**About this task**
Transcribe each record exactly. Omit the pictures.

**Data records**

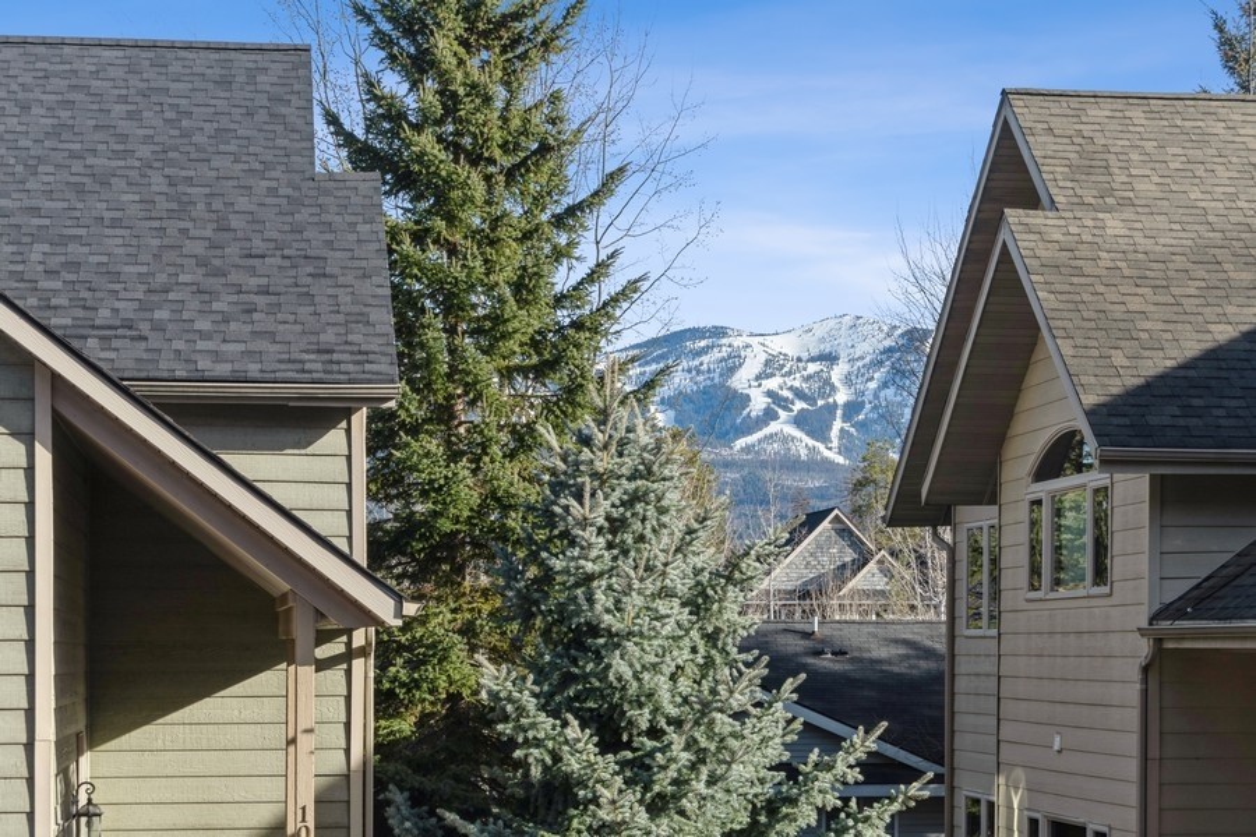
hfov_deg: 24.8
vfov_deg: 16.7
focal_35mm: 82
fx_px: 2861
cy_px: 418
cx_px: 628
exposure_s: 1/320
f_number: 6.3
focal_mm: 55
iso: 100
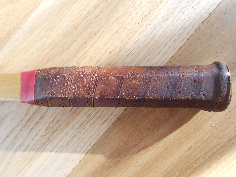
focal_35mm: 29
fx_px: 198
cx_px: 118
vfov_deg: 48.2
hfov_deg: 61.7
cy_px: 88
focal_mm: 5.1
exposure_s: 1/40
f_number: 3.4
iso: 80
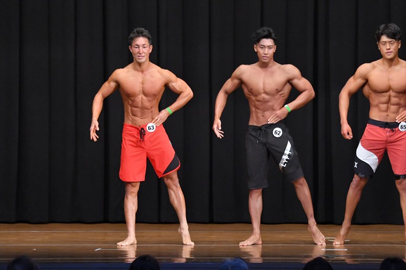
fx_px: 2277
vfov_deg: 6.8
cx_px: 203
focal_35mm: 202
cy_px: 135
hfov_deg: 10.2
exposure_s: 1/400
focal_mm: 135
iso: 8000
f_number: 5.6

**Solution for this task**
hfov_deg: 24.8
vfov_deg: 16.7
focal_35mm: 82
fx_px: 2861
cy_px: 418
cx_px: 628
exposure_s: 1/320
f_number: 6.3
focal_mm: 55
iso: 100
focal_35mm: 29
fx_px: 198
cx_px: 118
vfov_deg: 48.2
hfov_deg: 61.7
cy_px: 88
focal_mm: 5.1
exposure_s: 1/40
f_number: 3.4
iso: 80
fx_px: 2277
vfov_deg: 6.8
cx_px: 203
focal_35mm: 202
cy_px: 135
hfov_deg: 10.2
exposure_s: 1/400
focal_mm: 135
iso: 8000
f_number: 5.6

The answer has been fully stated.